> [Short problem A]:
In the honey harvest account, how long was the honey left to drain on the first try with the holed bucket?
> [Short problem B]:
Write the next part of the crush-and-strain honey story, picking up after its final sentence.

> [Quoted passage]:
● ● ●

We had a full honey super and I robbed what was to be the hives winter stores. So all in all I had 10 medium frames and about 5 deep frames of honey. Not to shabby for a hive on the decline.
That’s when the junk show started…
I had always planned to rent an extractor when I got ready to harvest. Due to the abrupt dismantling of the hive I didn’t see that as possible so I decided to do a “Crush and Strain” more like “Crush and Pain”. Basically when you crush and strain you take a potato masher to your frame and foundation and scoop all the honey (including the wax your crushing it out of) into a pan to then be strained out before bottling. Sounds easy right?
I wont claim to be a smart person and you’ll see why.
I poked what I thought to be pretty good sized holes in the bottom of a bucket and poured all my goop in. Then waited 3 days. Yeah…about a 1/32 of the honey drained. So I dumped it out and made the holes bigger, tried again…waited about 24 hours. Didn’t strain again. The bees, sensing a easy meal, started to hang out at my backdoor, where I was keeping frames waiting to be crushed. Finally, I just ran the whole lot through my collender. Which got the big chunks out but I was needing to strain again. Thinking this was a good time to use my bucket with the holes (I worked pretty hard on that) I dumped it all in. DID NOT STRAIN!

● ● ●

> [Given material]:
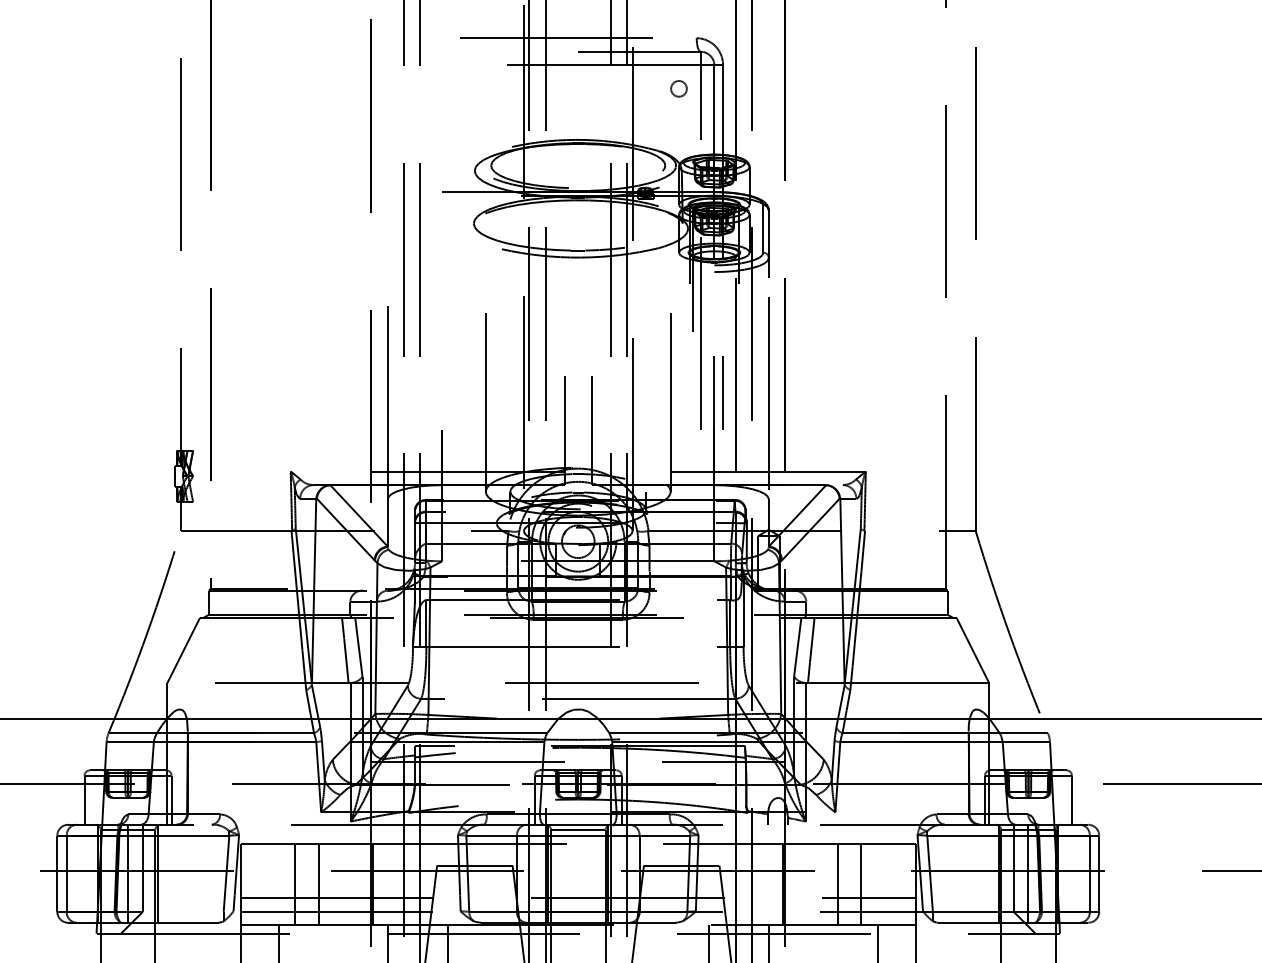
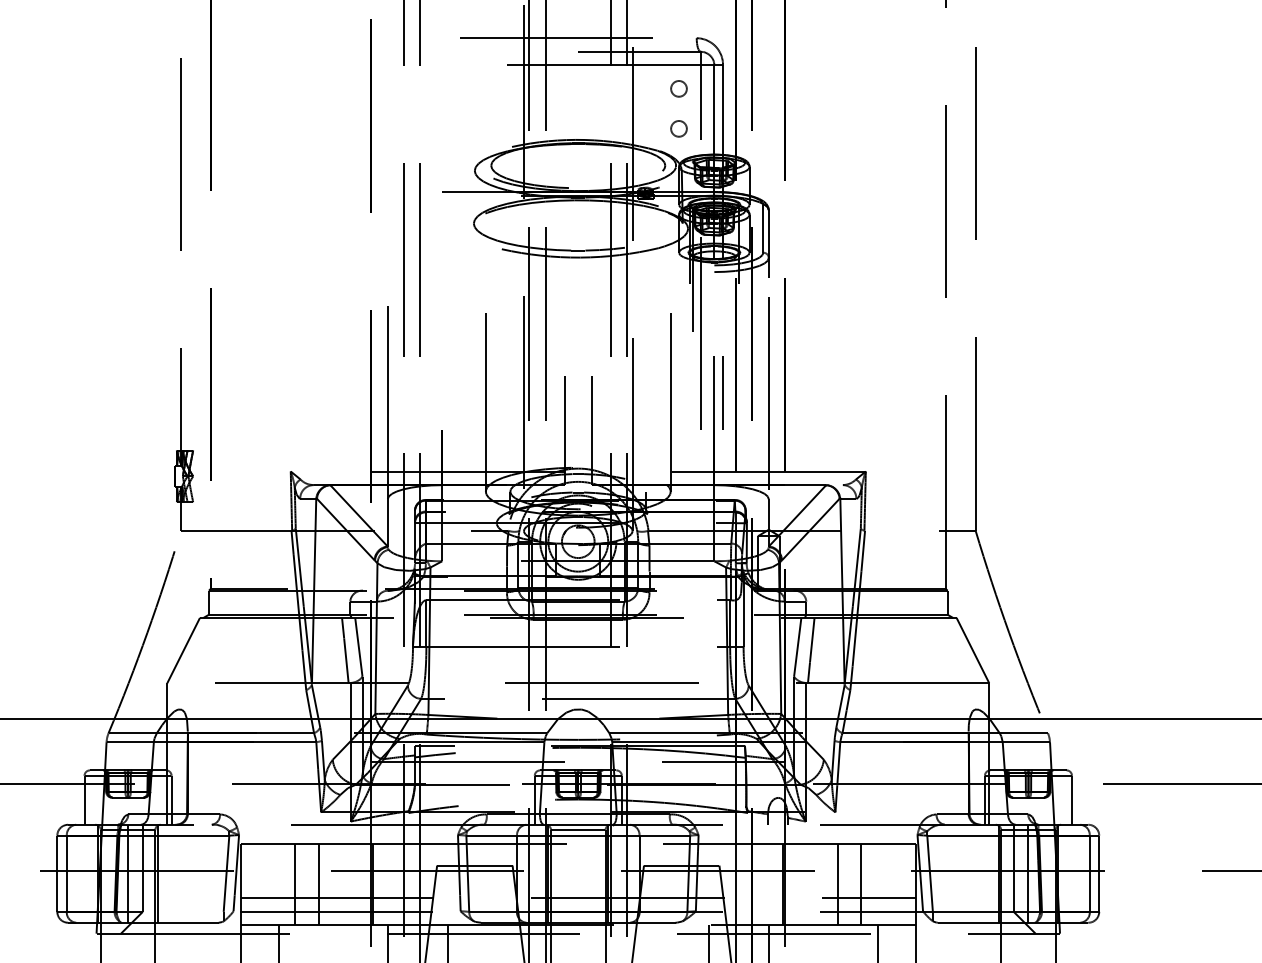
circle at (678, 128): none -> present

● ● ●

> [Final answer A]:
3 days.

> [Final answer B]:
Finally, when it looked like nothing else would work I decided to use some mesh and my trusty collander again. I had no mesh so I sneakily cut out a sizable piece of tulle from a freshly laundered, unsuspecting princess dress… without permission I might add. I was desperate to never look at honey again. I got it done. Me, my kitchen, every door knob in my house, my kids, my dogs… yeah we are all covered in honey. I’m not going to boob anymore, at least I got some. However, I will be asking for an extractor for my birthday.